DIRECTIONS FOR THIS TASK =>
Collect every line below that contains the word "хлеб".

INFORMATION PROVIDED =>
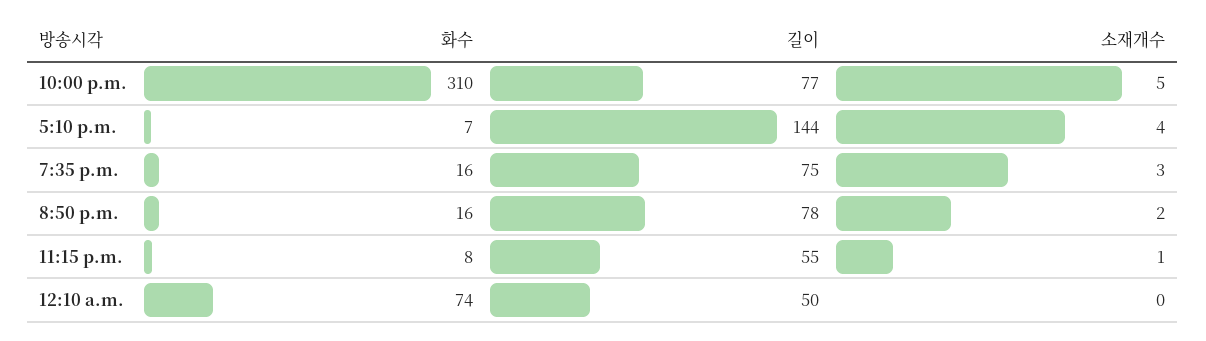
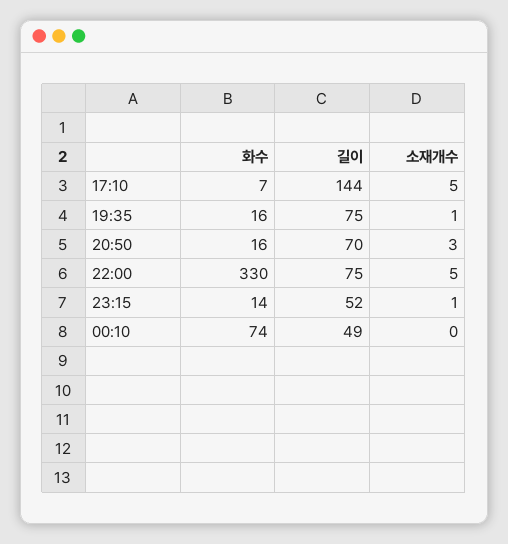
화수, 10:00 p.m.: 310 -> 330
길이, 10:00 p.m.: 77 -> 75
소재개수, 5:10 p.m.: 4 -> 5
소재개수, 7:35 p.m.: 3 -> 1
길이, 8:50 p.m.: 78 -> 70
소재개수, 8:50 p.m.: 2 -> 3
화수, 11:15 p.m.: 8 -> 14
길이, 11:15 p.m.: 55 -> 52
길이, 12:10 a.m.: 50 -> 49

--

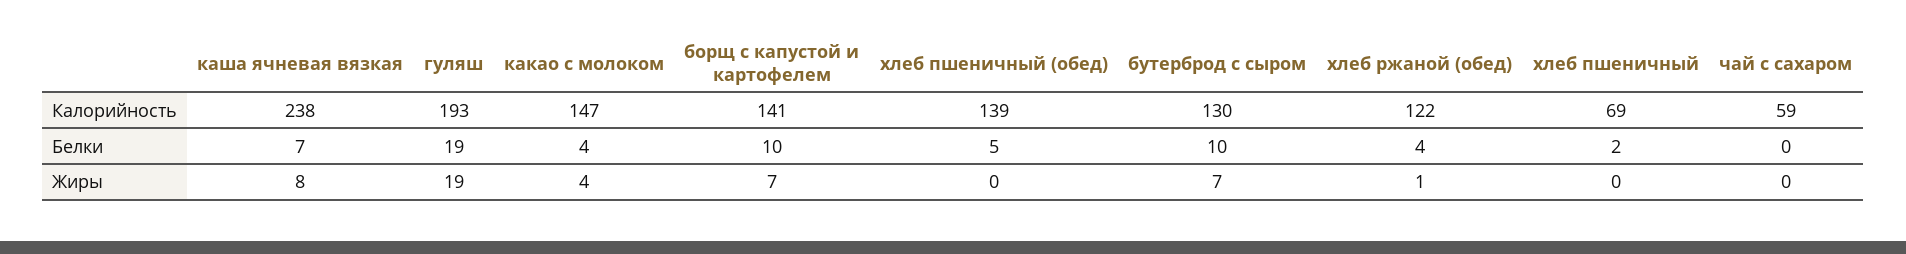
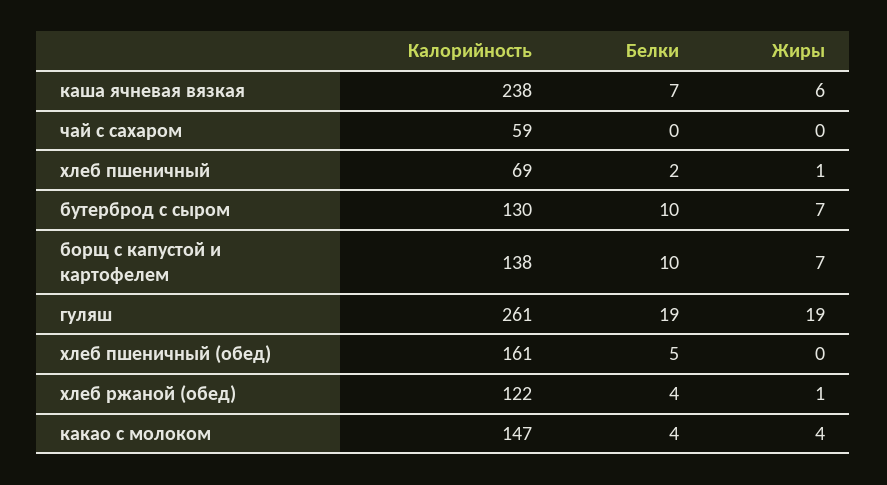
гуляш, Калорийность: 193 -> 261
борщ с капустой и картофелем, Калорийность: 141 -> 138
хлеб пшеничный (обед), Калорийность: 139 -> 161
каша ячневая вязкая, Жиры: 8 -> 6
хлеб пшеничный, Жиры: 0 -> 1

SOLVED EXERCISE =>
хлеб пшеничный (обед), Калорийность: 139 -> 161
хлеб пшеничный, Жиры: 0 -> 1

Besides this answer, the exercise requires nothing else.